By cutting short the state-by-state mobilization in the streets needed to conquer abortion as a woman’s right, Roe v. Wade in fact put a ceiling on these gains. Almost from day one access to the procedure came under attack, subject to growing restrictions that especially come down on working-class women and those living outside major cities.

The Jan. 21 march is even more an action to boost the Democratic Party and point to the ballot box as the road forward than the occasional one-off large rallies for women’s rights called by NOW and other groups.

Then-Sen. Hillary Clinton underscored this message when she spoke at a 2004 March for Women’s Lives, called to oppose the re-election of George W. Bush. “We didn’t have to march for 12 long years because we had a government that respected the rights of women,” she said, referring to the 1993-2001 presidency of Bill Clinton.

She didn’t mention, of course, that abortion rights had suffered ongoing restrictions while women “didn’t have to march” during the Clinton years. And she said nothing about the signature accomplishment of her husband’s administration — eliminating Aid to Families with Dependent Children, with devastating effects for millions of working-class women. Like Roe v. Wade, it put a ceiling on key gains won by the working class in struggle, which have been further whittled away by the capitalist rulers over the last two decades.

Attacks on women can be countered

There’s an important example of a different course that workers and young people looking to defend women’s rights today can learn from.

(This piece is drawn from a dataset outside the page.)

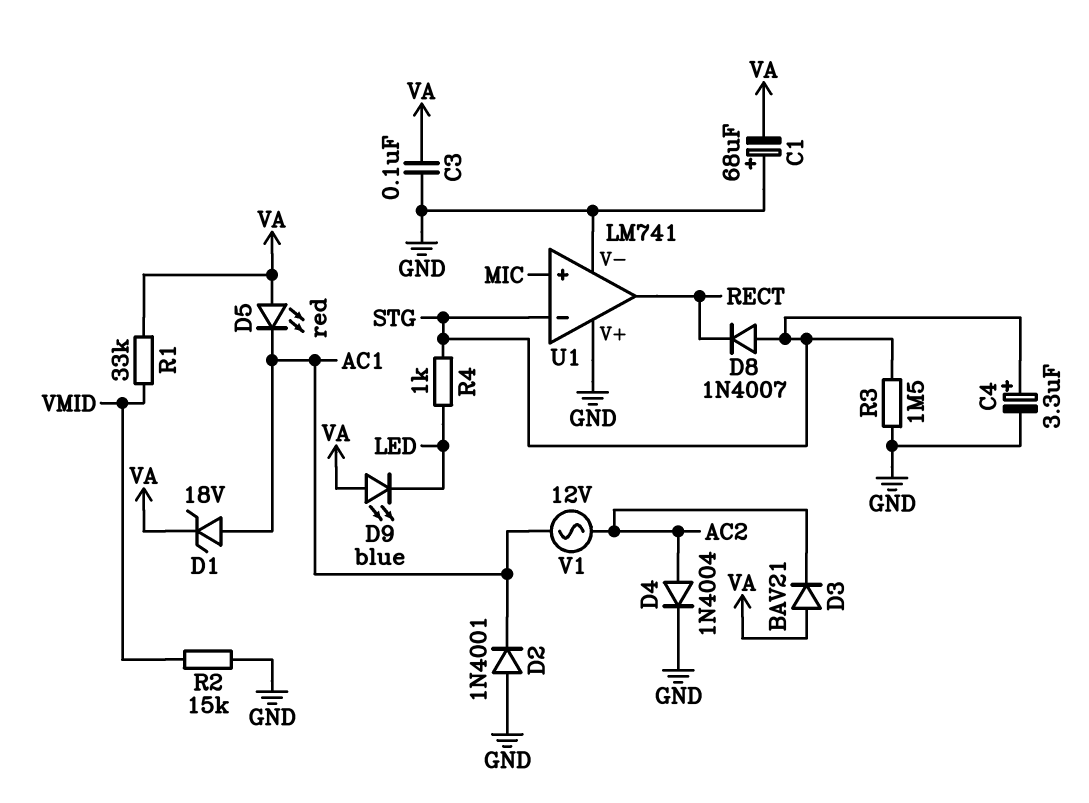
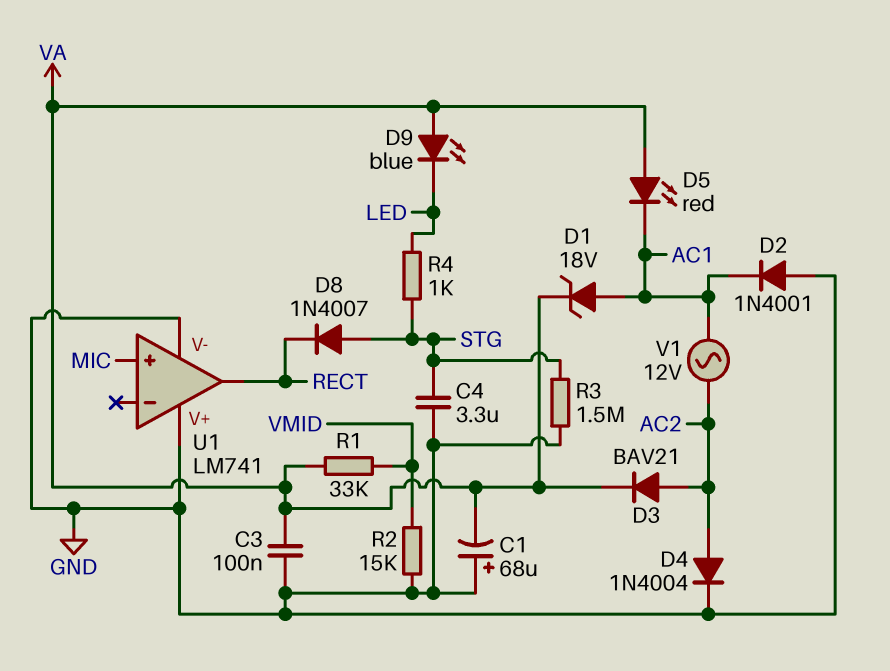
C4: 3.3uF (plus STG, minus GND) -> 3.3uF (GND, STG)
D3: diode BAV21 (A VA, K AC2) -> diode BAV21 (A AC2, K VA)
U1 pin in-: STG -> none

Emboldened by the bipartisan attacks on the right to choose abortion, Operation Rescue launched a national campaign in the early 1990s to physically shut down abortion clinics. They mobilized thousands of rightist cadres to lay siege to the three clinics in Wichita, Kansas, in the summer of 1991. Leaders of the main women’s rights organization argued against a countermobilization, saying the cops and courts should be allowed to “do their job.” The result was that the rightists succeeded in shutting the clinics for weeks.

Many defenders of women’s rights drew the lessons from this defeat. In April 1992, when Operation Rescue tried to pull off a siege of clinics in Buffalo, New York, they were met by some 1,500 defenders who turned out daily at 5 a.m. to keep the clinics open. By the end of the second week, most of Operation Rescue’s troops had left town, demoralized. Defenders of abortion rights went on to confront Operation Rescue in Houston and other cities and successfully beat them back.

This is the direction we need to look today — not the same dead-end of relying on the same capitalist parties who’ve overseen the assault on workers’ rights and living standards for decades.

Supporters of the SWP will attend the Jan. 21 action, not to build it, but to meet and debate with those there an alternative, independent working-class road forward.